Reform Act Implementation

On May 24, 2018, President Trump signed into law the “Economic Growth, Regulatory Relief, and Consumer Protection Act”, which makes certain amendments to the Dodd-Frank Act and other modifications to post-crisis requirements. The law aims to reduce regulatory burden on community and mid-size banks; additionally, it modifies some of the enhanced prudential standards on larger banking organizations imposed by Dodd-Frank.

The formal process to amend affected regulations to reflect these statutory changes will take some time, even though many of the relief provisions became effective with the law’s passage. In light of this, on July 6, 2018, the federal banking agencies issued a statement detailing rules and associated reporting requirements that are immediately affected by the enactment of the Economic Growth, Regulatory Relief, and Consumer Protection Act (Act). The statement from the agencies describes interim positions the agencies will take before incorporating the changes into their regulations.

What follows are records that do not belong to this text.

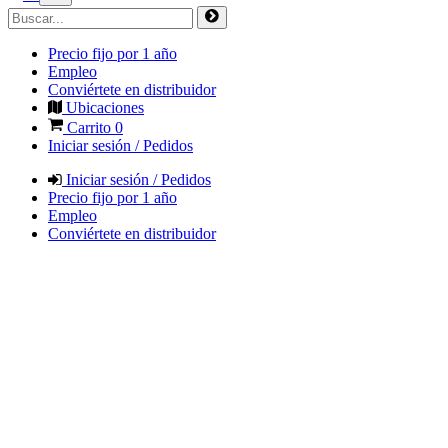
Precio fijo por 1 año
Empleo
Conviértete en distribuidor
Ubicaciones
Carrito
0
Iniciar sesión / Pedidos
Iniciar sesión / Pedidos
Precio fijo por 1 año
Empleo
Conviértete en distribuidor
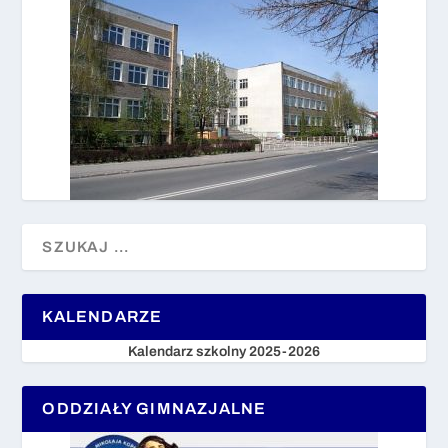
KALENDARZE
Kalendarz szkolny 2025-2026
ODDZIAŁY GIMNAZJALNE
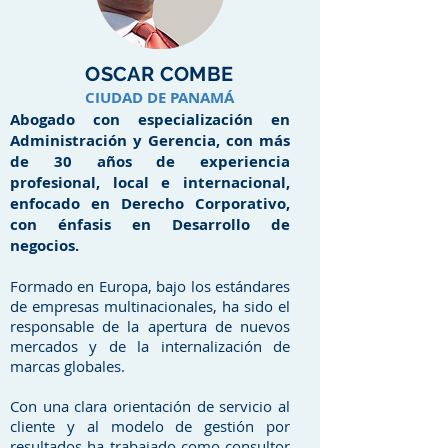
OSCAR COMBE
CIUDAD DE PANAMÁ
Abogado con especialización en
Administración y Gerencia, con más
de 30 años de experiencia
profesional, local e internacional,
enfocado en Derecho Corporativo,
con énfasis en Desarrollo de
negocios.
Formado en Europa, bajo los estándares
de empresas multinacionales, ha sido el
responsable de la apertura de nuevos
mercados y de la internalización de
marcas globales.
Con una clara orientación de servicio al
cliente y al modelo de gestión por
resultados ha trabajado como consultor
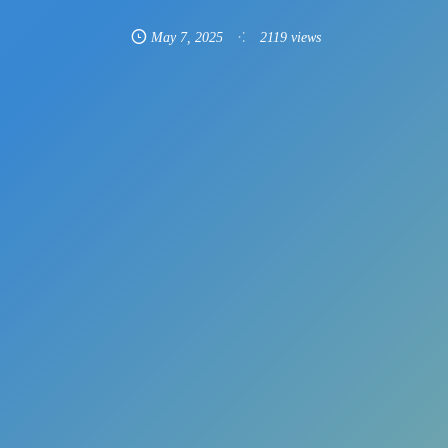
May
7
,
2025
2119 views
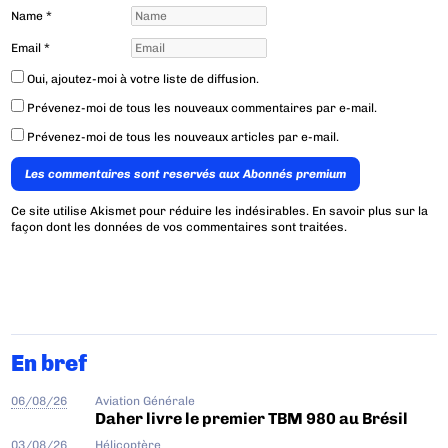
Name
*
Email
*
Oui, ajoutez-moi à votre liste de diffusion.
Prévenez-moi de tous les nouveaux commentaires par e-mail.
Prévenez-moi de tous les nouveaux articles par e-mail.
Les commentaires sont reservés aux Abonnés premium
Ce site utilise Akismet pour réduire les indésirables.
En savoir plus sur la
façon dont les données de vos commentaires sont traitées
.
En bref
06/08/26
Aviation Générale
Daher livre le premier TBM 980 au Brésil
03/08/26
Hélicoptère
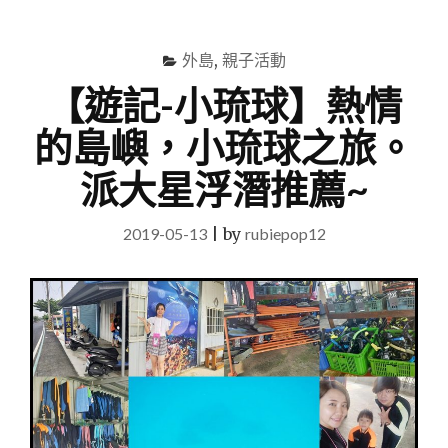
尋
Menu
關
鍵
外島
,
親子活動
字
【遊記-小琉球】熱情
的島嶼，小琉球之旅。
派大星浮潛推薦~
2019-05-13
|
by
rubiepop12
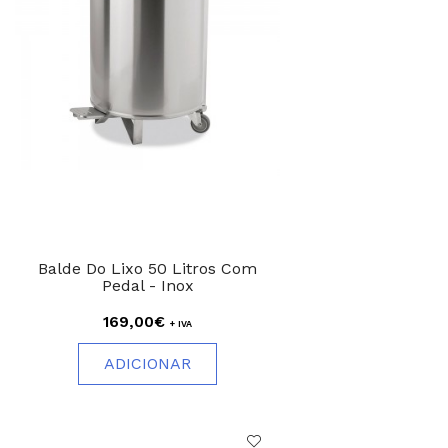
Balde Do Lixo 50 Litros Com
Pedal - Inox
169,00€
+ IVA
ADICIONAR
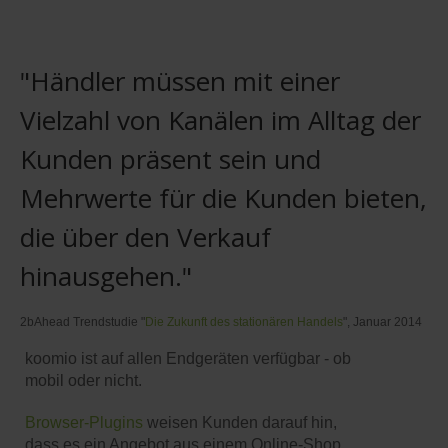
"Händler müssen mit einer
Vielzahl von Kanälen im Alltag der
Kunden präsent sein und
Mehrwerte für die Kunden bieten,
die über den Verkauf
hinausgehen."
2bAhead Trendstudie "
Die Zukunft des stationären Handels
", Januar 2014
koomio ist auf allen Endgeräten verfügbar - ob
mobil oder nicht.
Browser-Plugins
weisen Kunden darauf hin,
dass es ein Angebot aus einem Online-Shop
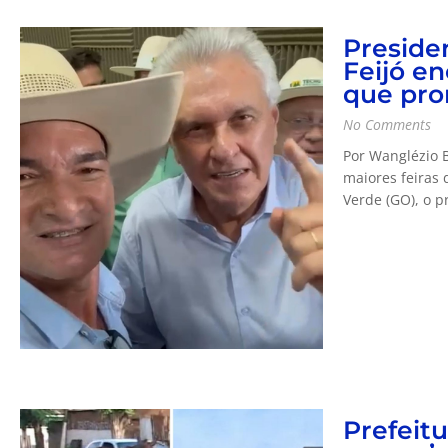
Preside
Feijó e
que pro
No Comments
Por Wanglézio 
maiores feiras 
Verde (GO), o pr
Prefeitu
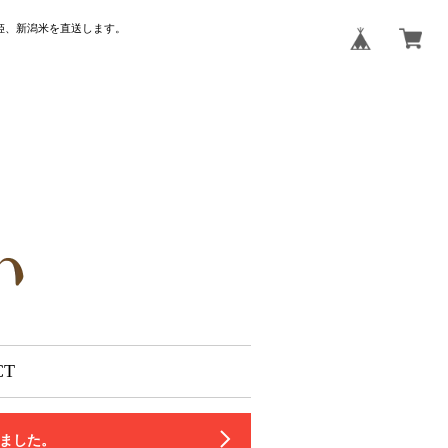
姫、新潟米を直送します。
CT
いました。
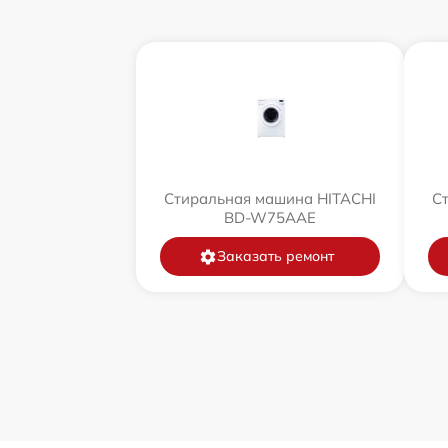
Стиральная машина HITACHI
С
BD-W75AAE
Заказать ремонт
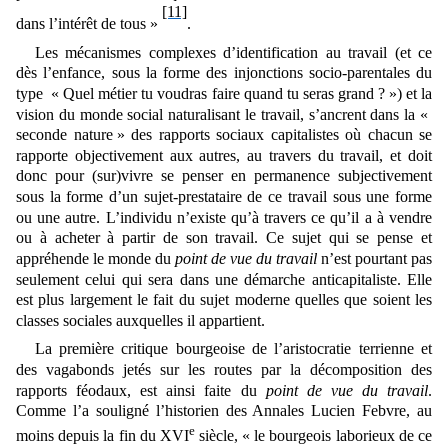
[11]
dans l’intérêt de tous »
.
Les
mécanismes complexes d’identification au travail (et ce
dès l’enfance, sous la forme des injonctions socio-parentales du
type
«
Quel métier tu voudras faire quand tu seras grand ? »
) et la
vision du monde social naturalisant le travail, s’ancrent dans la «
seconde nature » des rapports sociaux capitalistes où chacun se
rapporte objectivement
aux autres, au travers du travail, et doit
donc pour (sur)vivre se penser en permanence subjectivement
sous la forme d’un sujet-prestataire de ce travail sous une forme
ou une autre
. L’individu n’existe qu’à travers ce qu’il a à vendre
ou à acheter à partir de son travail.
Ce sujet qui se pense et
appréhende le monde du
point de vue du travail
n’est pourtant pas
seulement celui qui
sera dans une démarche anticapitaliste. Elle
est plus largement le fait du sujet moderne quelles que soient les
classes sociales auxquelles il appartient.
La première critique bourgeoise de l’aristocratie terrienne et
des vagabonds jetés sur les routes par la décomposition des
rapports féodaux, est ainsi faite du
point de vue du travail
.
Comme l’a souligné l’historien des Annales Lucien Febvre, au
e
moins depuis la fin du XVI
siècle, « le bourgeois laborieux de ce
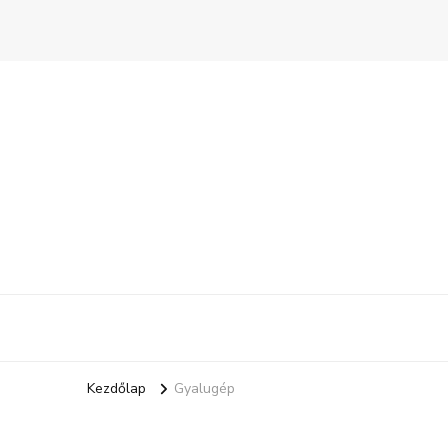
Kezdőlap
Gyalugép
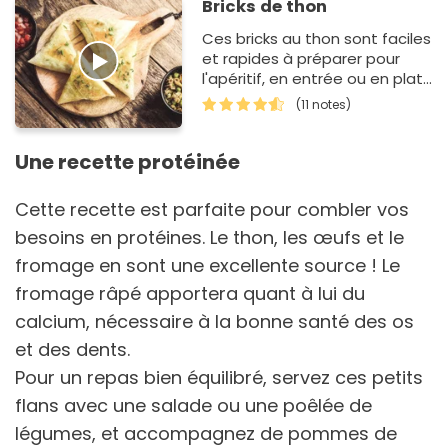
Bricks de thon
Ces bricks au thon sont faciles
et rapides à préparer pour
l'apéritif, en entrée ou en plat
avec une salade.
(11 notes)
Une recette protéinée
Cette recette est parfaite pour combler vos
besoins en protéines. Le thon, les œufs et le
fromage en sont une excellente source ! Le
fromage râpé apportera quant à lui du
calcium, nécessaire à la bonne santé des os
et des dents.
Pour un repas bien équilibré, servez ces petits
flans avec une salade ou une poêlée de
légumes, et accompagnez de pommes de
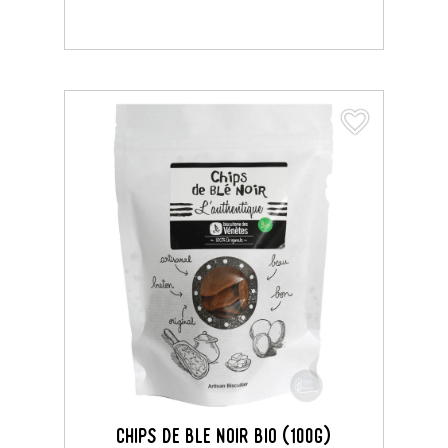
favorite_border
favorite_border
CHIPS DE BLE NOIR BIO (100G)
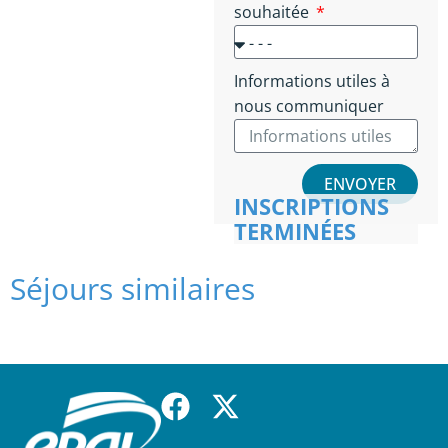
souhaitée
Informations utiles à
nous communiquer
ENVOYER
INSCRIPTIONS
TERMINÉES
Séjours similaires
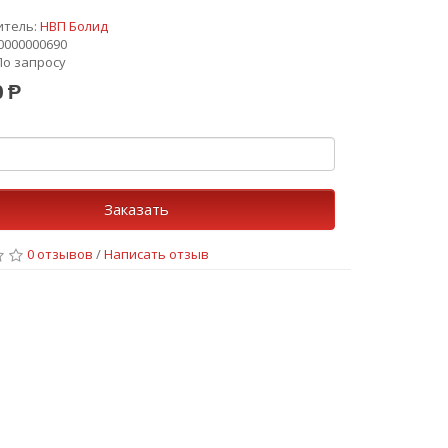
итель:
НВП Болид
0000000690
По запросу
0 Ᵽ
о
Заказать
0 отзывов
/
Написать отзыв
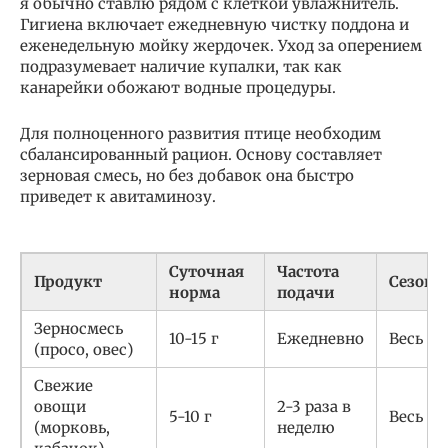
я обычно ставлю рядом с клеткой увлажнитель.
Гигиена включает ежедневную чистку поддона и
еженедельную мойку жердочек. Уход за оперением
подразумевает наличие купалки, так как
канарейки обожают водные процедуры.
Для полноценного развития птице необходим
сбалансированный рацион. Основу составляет
зерновая смесь, но без добавок она быстро
приведет к авитаминозу.
Суточная
Частота
Продукт
Сезонн
норма
подачи
Зерносмесь
10-15 г
Ежедневно
Весь го
(просо, овес)
Свежие
овощи
2-3 раза в
5-10 г
Весь го
(морковь,
неделю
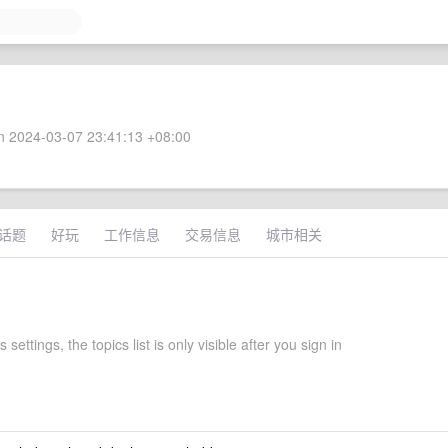
 2024-03-07 23:41:13 +08:00
话题
好玩
工作信息
交易信息
城市相关
s settings, the topics list is only visible after you sign in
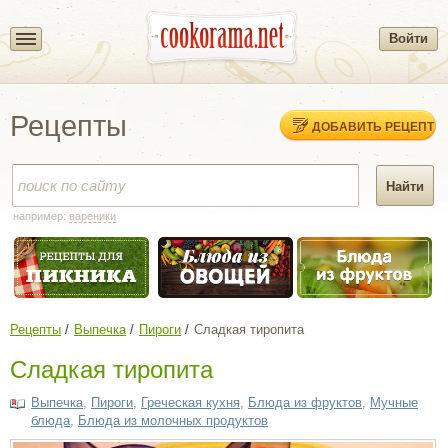
Войти
Рецепты
ДОБАВИТЬ РЕЦЕПТ
например:
вареники
Рецепты
Выпечка
Пироги
Сладкая тиропита
Сладкая тиропита
Выпечка
,
Пироги
,
Греческая кухня
,
Блюда из фруктов
,
Мучные
блюда
,
Блюда из молочных продуктов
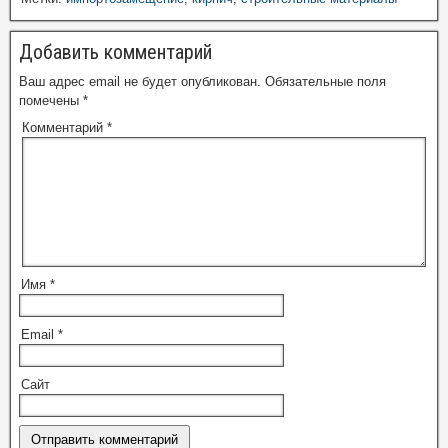
Добавить комментарий
Ваш адрес email не будет опубликован.
Обязательные поля
помечены
*
Комментарий
*
Имя
*
Email
*
Сайт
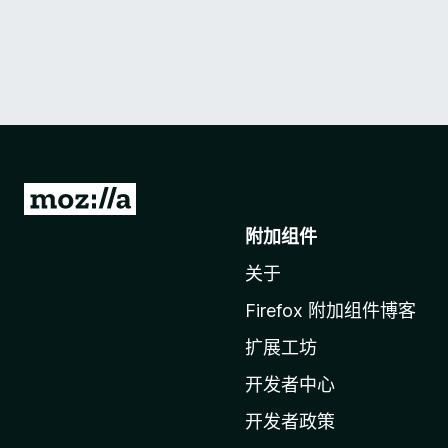
转
至
附加组件
M
关于
o
z
Firefox 附加组件博客
i
扩展工坊
l
l
开发者中心
a
开发者政策
主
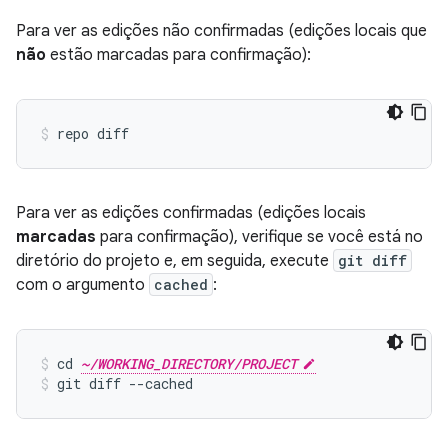
Para ver as edições não confirmadas (edições locais que
não
estão marcadas para confirmação):
Para ver as edições confirmadas (edições locais
marcadas
para confirmação), verifique se você está no
diretório do projeto e, em seguida, execute
git diff
com o argumento
cached
:
cd 
~/WORKING_DIRECTORY/PROJECT
git diff --cached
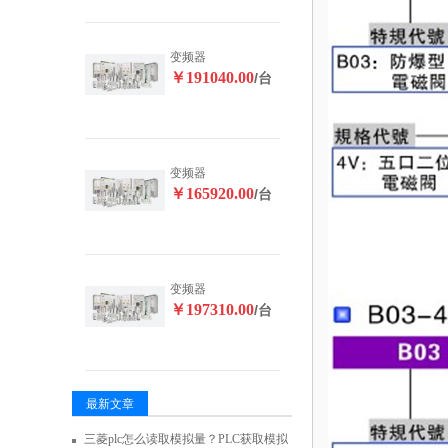
变频器
￥191040.00
/台
变频器
￥165920.00
/台
变频器
￥197310.00
/台
最新文章
三菱plc怎么读取模拟量？PLC获取模拟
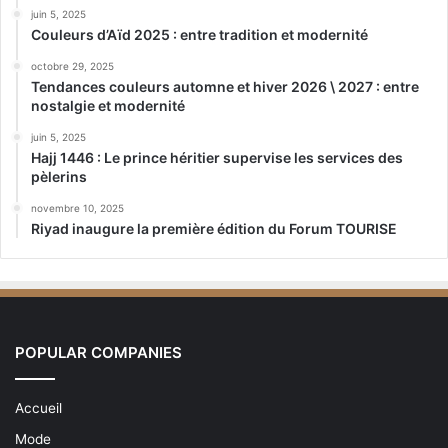
juin 5, 2025
Couleurs d’Aïd 2025 : entre tradition et modernité
octobre 29, 2025
Tendances couleurs automne et hiver 2026 \ 2027 : entre
nostalgie et modernité
juin 5, 2025
Hajj 1446 : Le prince héritier supervise les services des
pèlerins
novembre 10, 2025
Riyad inaugure la première édition du Forum TOURISE
POPULAR COMPANIES
Accueil
Mode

The statement addresses the following areas: company-run stress testing requirements, resolution planning requirements, Volcker Rule, HVCRE exposures, examination cycle, municipal obligations as “high-quality liquid assets”, and appraisals for qualifying rural transactions. The statement indicates that, in most instances, the agencies will enforce existing rules in these areas in a manner consistent with the Act’s provisions, and will address the statutory amendments in a separate rulemaking process. In some instances, such as the expanded examination cycle and the Act’s provision for reduced reporting requirements for certain small depository institutions, the changes will be implemented through the normal rulemaking process.

The complete statement is available on each agency’s official website.